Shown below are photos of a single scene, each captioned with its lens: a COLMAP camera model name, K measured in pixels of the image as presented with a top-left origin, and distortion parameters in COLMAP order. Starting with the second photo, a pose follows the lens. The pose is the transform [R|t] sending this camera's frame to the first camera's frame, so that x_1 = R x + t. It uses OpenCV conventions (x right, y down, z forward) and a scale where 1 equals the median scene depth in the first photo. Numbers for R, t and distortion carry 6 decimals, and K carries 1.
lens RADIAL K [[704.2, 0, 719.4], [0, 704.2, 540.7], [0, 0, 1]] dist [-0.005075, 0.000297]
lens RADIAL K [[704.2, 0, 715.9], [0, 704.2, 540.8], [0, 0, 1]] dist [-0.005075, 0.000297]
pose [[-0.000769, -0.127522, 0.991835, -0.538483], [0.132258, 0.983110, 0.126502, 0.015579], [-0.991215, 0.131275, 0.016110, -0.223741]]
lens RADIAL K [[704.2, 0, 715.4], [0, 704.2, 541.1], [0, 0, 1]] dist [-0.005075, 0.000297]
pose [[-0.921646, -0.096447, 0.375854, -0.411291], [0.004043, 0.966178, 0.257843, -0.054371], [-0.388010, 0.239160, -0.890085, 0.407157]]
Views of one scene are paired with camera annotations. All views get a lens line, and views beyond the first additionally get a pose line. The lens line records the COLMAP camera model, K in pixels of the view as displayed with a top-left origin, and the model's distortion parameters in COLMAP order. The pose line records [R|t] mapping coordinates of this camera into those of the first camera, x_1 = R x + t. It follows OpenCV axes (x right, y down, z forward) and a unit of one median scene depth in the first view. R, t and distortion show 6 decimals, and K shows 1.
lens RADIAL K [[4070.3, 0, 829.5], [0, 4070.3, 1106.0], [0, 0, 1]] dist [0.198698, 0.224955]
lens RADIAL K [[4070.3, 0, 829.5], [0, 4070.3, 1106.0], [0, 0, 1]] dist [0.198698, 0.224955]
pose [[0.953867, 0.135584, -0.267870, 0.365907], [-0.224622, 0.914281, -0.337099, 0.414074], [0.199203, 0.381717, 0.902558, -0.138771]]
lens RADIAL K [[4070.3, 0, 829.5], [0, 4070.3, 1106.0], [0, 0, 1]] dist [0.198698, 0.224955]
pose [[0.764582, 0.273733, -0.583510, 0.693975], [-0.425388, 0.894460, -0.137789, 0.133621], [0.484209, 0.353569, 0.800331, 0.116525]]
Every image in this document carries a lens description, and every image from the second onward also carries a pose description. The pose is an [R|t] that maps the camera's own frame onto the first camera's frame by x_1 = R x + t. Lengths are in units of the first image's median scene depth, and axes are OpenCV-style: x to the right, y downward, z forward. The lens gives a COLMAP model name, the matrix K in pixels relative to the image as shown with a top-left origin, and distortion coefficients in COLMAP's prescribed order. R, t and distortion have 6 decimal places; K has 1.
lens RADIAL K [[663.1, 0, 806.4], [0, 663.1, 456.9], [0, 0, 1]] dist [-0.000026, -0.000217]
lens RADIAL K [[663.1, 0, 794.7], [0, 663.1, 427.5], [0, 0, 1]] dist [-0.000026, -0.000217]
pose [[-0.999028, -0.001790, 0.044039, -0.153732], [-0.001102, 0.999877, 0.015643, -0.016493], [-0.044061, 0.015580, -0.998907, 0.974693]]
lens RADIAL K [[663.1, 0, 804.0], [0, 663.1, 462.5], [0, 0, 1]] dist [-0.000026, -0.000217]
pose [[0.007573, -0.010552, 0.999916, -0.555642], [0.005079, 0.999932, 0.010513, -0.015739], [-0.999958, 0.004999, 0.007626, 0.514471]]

## TO DO
All of the material above should be set down again, unaltered.

## ANSWER FOR THE TASK
Shown below are photos of a single scene, each captioned with its lens: a COLMAP camera model name, K measured in pixels of the image as presented with a top-left origin, and distortion parameters in COLMAP order. Starting with the second photo, a pose follows the lens. The pose is the transform [R|t] sending this camera's frame to the first camera's frame, so that x_1 = R x + t. It uses OpenCV conventions (x right, y down, z forward) and a scale where 1 equals the median scene depth in the first photo. Numbers for R, t and distortion carry 6 decimals, and K carries 1.
lens RADIAL K [[704.2, 0, 719.4], [0, 704.2, 540.7], [0, 0, 1]] dist [-0.005075, 0.000297]
lens RADIAL K [[704.2, 0, 715.9], [0, 704.2, 540.8], [0, 0, 1]] dist [-0.005075, 0.000297]
pose [[-0.000769, -0.127522, 0.991835, -0.538483], [0.132258, 0.983110, 0.126502, 0.015579], [-0.991215, 0.131275, 0.016110, -0.223741]]
lens RADIAL K [[704.2, 0, 715.4], [0, 704.2, 541.1], [0, 0, 1]] dist [-0.005075, 0.000297]
pose [[-0.921646, -0.096447, 0.375854, -0.411291], [0.004043, 0.966178, 0.257843, -0.054371], [-0.388010, 0.239160, -0.890085, 0.407157]]
Views of one scene are paired with camera annotations. All views get a lens line, and views beyond the first additionally get a pose line. The lens line records the COLMAP camera model, K in pixels of the view as displayed with a top-left origin, and the model's distortion parameters in COLMAP order. The pose line records [R|t] mapping coordinates of this camera into those of the first camera, x_1 = R x + t. It follows OpenCV axes (x right, y down, z forward) and a unit of one median scene depth in the first view. R, t and distortion show 6 decimals, and K shows 1.
lens RADIAL K [[4070.3, 0, 829.5], [0, 4070.3, 1106.0], [0, 0, 1]] dist [0.198698, 0.224955]
lens RADIAL K [[4070.3, 0, 829.5], [0, 4070.3, 1106.0], [0, 0, 1]] dist [0.198698, 0.224955]
pose [[0.953867, 0.135584, -0.267870, 0.365907], [-0.224622, 0.914281, -0.337099, 0.414074], [0.199203, 0.381717, 0.902558, -0.138771]]
lens RADIAL K [[4070.3, 0, 829.5], [0, 4070.3, 1106.0], [0, 0, 1]] dist [0.198698, 0.224955]
pose [[0.764582, 0.273733, -0.583510, 0.693975], [-0.425388, 0.894460, -0.137789, 0.133621], [0.484209, 0.353569, 0.800331, 0.116525]]
Every image in this document carries a lens description, and every image from the second onward also carries a pose description. The pose is an [R|t] that maps the camera's own frame onto the first camera's frame by x_1 = R x + t. Lengths are in units of the first image's median scene depth, and axes are OpenCV-style: x to the right, y downward, z forward. The lens gives a COLMAP model name, the matrix K in pixels relative to the image as shown with a top-left origin, and distortion coefficients in COLMAP's prescribed order. R, t and distortion have 6 decimal places; K has 1.
lens RADIAL K [[663.1, 0, 806.4], [0, 663.1, 456.9], [0, 0, 1]] dist [-0.000026, -0.000217]
lens RADIAL K [[663.1, 0, 794.7], [0, 663.1, 427.5], [0, 0, 1]] dist [-0.000026, -0.000217]
pose [[-0.999028, -0.001790, 0.044039, -0.153732], [-0.001102, 0.999877, 0.015643, -0.016493], [-0.044061, 0.015580, -0.998907, 0.974693]]
lens RADIAL K [[663.1, 0, 804.0], [0, 663.1, 462.5], [0, 0, 1]] dist [-0.000026, -0.000217]
pose [[0.007573, -0.010552, 0.999916, -0.555642], [0.005079, 0.999932, 0.010513, -0.015739], [-0.999958, 0.004999, 0.007626, 0.514471]]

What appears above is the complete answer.